S.B.: Before we do the last question, I have just one more question–based on how we may have gotten a little out of order, my question is actually: can you tell us a bit more about your development as an artist and how you got started? And where are you trying to go in the future? 

N.J.: Art is actually a relatively new thing for me–or I should say, visual art. I wasn't really engaged in visual art at all growing up. That wasn't really like an option for me, or it didn't feel like an option. And so, then I came to UChicago, and it was COVID and I was just filling my core and I took an Arts 101 class, “On Images,” and I was like, “This is fun.” I mean, it was remote, but I was having a good time. And then, I was like, “What if I major in this?” And then, I told my parents, and they were like, “No.” And then I did it anyway, but I had taken my first two years of college to fill my Core anyways, so really I've only been making a lot of stuff for, like, the last two years. And I tried painting and drawing, and everyone can draw, everyone can paint. I believe that some people are better than others, but everyone can really do that. And I'm one of those people who is not better than others, so that was a no-go for me. 
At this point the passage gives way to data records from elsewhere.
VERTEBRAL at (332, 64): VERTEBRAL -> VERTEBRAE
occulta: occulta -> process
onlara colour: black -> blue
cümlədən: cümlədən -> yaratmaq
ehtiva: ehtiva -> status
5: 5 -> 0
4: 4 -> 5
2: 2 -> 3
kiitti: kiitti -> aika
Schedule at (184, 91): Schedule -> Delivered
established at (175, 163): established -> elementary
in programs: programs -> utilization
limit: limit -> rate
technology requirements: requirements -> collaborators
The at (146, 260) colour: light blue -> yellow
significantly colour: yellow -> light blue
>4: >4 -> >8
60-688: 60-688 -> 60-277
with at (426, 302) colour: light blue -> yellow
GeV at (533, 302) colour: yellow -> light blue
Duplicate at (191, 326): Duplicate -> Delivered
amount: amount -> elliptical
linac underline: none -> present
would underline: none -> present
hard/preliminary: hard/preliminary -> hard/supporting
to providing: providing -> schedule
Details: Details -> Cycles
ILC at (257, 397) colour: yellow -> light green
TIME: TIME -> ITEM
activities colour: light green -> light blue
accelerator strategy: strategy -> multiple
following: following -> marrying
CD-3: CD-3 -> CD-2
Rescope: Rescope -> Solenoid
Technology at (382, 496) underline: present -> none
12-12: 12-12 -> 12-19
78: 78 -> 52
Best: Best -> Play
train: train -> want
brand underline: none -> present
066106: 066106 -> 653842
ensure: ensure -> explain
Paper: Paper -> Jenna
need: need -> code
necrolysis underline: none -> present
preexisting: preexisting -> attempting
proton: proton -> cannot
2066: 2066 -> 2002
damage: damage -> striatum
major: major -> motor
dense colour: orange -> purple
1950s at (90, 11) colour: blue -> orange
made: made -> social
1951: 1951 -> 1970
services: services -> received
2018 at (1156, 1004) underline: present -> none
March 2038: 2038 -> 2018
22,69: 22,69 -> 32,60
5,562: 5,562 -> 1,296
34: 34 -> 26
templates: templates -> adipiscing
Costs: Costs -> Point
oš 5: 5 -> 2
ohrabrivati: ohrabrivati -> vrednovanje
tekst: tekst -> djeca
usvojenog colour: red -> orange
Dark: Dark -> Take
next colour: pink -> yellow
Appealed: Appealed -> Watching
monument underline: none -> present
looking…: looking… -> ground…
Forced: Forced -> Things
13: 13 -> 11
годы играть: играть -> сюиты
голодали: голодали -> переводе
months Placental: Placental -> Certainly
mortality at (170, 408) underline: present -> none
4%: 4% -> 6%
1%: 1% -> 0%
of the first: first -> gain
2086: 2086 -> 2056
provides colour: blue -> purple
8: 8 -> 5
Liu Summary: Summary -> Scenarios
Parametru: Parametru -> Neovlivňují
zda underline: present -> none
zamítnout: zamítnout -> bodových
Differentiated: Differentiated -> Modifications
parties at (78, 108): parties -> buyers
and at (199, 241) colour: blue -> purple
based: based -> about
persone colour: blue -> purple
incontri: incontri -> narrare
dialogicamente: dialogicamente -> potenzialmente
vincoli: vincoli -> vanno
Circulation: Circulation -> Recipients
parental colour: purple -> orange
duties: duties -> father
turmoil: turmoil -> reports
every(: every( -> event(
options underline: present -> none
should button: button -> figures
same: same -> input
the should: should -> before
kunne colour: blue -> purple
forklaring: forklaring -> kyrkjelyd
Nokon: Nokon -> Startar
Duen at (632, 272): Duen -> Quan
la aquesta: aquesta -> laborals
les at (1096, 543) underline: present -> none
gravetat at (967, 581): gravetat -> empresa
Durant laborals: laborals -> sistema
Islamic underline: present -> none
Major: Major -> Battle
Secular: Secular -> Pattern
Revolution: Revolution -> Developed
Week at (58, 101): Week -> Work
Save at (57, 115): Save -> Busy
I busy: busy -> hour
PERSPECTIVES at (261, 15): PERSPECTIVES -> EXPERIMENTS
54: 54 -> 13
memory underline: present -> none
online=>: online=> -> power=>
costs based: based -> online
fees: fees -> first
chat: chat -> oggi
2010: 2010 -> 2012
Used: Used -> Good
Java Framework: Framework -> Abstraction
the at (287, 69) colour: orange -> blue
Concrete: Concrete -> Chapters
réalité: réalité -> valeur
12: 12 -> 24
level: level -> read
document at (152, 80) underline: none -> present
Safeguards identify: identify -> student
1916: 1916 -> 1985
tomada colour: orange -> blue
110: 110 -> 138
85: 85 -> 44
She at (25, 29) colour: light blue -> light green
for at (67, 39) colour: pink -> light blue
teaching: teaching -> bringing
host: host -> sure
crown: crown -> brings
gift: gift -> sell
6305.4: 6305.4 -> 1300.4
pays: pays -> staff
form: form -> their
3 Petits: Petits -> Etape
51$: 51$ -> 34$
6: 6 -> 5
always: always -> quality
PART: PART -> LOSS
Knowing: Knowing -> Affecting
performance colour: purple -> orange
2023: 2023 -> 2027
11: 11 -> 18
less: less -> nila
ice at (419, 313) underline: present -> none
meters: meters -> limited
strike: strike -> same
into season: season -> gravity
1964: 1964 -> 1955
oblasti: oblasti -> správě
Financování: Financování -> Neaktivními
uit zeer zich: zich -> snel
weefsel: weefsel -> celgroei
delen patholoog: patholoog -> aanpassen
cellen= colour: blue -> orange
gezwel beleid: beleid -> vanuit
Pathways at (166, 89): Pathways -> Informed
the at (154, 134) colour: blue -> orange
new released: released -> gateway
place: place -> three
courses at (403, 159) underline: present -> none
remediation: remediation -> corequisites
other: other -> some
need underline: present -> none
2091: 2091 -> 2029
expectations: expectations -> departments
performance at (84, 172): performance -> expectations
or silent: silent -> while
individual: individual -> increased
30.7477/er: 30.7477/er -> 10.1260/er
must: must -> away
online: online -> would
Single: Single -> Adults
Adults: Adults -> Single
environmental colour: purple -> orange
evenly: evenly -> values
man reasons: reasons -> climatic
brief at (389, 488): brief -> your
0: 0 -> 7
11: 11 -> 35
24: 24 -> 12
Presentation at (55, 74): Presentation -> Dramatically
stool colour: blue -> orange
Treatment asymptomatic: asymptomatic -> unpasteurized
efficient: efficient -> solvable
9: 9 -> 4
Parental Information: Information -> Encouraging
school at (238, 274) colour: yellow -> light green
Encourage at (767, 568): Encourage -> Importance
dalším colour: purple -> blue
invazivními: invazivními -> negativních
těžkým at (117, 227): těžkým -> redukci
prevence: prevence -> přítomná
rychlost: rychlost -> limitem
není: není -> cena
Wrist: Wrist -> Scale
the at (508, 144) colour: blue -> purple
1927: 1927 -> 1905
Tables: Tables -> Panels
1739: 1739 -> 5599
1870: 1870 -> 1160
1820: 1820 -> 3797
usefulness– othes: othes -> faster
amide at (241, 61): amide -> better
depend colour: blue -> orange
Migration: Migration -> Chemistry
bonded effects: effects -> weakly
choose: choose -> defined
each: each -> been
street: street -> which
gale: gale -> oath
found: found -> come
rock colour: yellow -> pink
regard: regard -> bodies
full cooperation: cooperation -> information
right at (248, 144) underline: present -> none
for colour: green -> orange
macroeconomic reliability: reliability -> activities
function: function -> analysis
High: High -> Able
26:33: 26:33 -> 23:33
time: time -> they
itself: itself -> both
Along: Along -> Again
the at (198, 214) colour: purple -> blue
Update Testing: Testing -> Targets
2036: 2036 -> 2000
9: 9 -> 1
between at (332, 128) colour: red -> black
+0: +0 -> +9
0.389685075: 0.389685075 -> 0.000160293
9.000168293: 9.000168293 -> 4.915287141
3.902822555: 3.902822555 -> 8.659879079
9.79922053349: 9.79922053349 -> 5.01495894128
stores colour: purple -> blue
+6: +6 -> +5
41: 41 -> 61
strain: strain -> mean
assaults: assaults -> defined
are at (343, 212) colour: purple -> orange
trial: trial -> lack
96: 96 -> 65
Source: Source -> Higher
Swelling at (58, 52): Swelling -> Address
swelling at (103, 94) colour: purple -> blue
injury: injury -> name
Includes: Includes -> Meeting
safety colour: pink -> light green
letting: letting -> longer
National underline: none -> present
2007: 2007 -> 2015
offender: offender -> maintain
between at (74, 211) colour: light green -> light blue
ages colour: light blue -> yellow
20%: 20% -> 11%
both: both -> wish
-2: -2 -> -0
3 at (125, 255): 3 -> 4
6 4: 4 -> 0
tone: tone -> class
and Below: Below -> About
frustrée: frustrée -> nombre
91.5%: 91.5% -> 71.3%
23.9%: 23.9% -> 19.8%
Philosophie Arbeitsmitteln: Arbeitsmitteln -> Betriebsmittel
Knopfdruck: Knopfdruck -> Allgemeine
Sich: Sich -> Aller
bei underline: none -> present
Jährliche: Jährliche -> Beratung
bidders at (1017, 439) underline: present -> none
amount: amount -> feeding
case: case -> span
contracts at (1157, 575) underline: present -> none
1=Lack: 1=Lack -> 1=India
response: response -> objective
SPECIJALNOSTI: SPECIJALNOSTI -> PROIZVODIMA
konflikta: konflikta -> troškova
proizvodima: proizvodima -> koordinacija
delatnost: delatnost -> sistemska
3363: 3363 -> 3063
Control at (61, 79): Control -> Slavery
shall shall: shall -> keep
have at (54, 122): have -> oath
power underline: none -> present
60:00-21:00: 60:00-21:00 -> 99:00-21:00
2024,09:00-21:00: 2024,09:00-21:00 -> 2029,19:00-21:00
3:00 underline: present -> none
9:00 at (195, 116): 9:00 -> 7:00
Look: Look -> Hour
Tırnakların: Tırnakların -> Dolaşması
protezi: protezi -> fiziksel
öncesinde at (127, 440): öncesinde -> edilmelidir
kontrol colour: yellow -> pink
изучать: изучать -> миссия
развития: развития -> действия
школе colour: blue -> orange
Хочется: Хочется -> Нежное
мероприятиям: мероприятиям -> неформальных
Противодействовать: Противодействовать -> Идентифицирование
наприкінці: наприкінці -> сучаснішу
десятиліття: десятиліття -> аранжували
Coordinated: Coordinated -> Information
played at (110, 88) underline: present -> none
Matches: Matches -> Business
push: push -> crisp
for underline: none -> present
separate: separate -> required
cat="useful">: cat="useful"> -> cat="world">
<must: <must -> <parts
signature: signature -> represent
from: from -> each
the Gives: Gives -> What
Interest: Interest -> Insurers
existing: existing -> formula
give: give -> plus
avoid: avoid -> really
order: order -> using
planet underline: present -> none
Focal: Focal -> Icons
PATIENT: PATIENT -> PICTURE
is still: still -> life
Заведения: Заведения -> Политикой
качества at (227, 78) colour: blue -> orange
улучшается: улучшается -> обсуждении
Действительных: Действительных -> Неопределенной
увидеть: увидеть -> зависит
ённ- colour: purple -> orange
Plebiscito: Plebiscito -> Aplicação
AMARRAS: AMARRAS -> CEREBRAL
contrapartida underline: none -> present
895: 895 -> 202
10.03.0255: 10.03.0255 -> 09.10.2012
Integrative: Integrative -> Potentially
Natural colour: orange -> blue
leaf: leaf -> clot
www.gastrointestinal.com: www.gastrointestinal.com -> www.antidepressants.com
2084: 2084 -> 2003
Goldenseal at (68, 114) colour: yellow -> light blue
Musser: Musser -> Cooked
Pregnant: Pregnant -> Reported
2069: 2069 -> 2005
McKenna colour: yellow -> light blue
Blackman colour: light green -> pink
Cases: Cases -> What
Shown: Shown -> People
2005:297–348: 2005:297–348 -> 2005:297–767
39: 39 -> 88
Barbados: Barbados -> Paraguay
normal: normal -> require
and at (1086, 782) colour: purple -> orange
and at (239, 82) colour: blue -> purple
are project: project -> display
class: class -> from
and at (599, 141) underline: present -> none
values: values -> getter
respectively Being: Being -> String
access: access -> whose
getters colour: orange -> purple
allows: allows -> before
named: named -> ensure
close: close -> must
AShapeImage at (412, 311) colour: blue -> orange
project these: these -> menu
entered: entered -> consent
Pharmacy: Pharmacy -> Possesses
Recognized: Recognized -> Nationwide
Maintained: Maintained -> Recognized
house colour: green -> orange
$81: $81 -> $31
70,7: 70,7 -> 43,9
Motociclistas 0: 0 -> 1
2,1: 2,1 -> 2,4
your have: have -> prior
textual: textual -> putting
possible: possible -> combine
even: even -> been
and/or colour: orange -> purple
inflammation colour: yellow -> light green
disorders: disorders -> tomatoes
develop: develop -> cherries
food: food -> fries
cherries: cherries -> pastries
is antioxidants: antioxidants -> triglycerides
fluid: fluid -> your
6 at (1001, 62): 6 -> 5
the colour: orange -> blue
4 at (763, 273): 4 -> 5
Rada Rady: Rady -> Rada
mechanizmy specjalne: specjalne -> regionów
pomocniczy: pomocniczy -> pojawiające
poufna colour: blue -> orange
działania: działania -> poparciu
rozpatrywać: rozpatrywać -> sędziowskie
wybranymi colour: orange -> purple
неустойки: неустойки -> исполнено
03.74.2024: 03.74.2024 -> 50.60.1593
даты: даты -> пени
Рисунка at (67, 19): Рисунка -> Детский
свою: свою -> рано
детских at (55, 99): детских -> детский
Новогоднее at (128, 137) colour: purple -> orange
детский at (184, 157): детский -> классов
I think the ideas I was interested in were better conveyed in the sculptural, like in the 3D, than in the two-dimensional. And I really loved the materiality of wood and metal and sculpture. So that really clicked with me, and I wanted to keep doing that. So I'm still pursuing sculpture, but I think, in the future, I'm interested in pushing my sculptures further and making my ideas more literal, communicating them even stronger. That's my forever battle: figuring out how to best communicate my feelings to people who look at the things that I make. 

S.B.: Is there anything else that you'd like to add about who you are as an artist or how you think about art? 

N.J.: I think that art should be for everyone and art is for everyone. Everyone at this school or in the world stands to benefit from making something, and so I'm really interested in trying to make things that communicate strongly with the public because I want that to be accessible. And so, I don't want people to be intimidated by a lot of the rhetoric we see about contemporary art that it's like, “Oh, it's all for rich people, tax cuts, and tax evasion.” It doesn't make any sense. I think you don't have to like everything, but art is for everyone, it's worth making something or finding things that you like.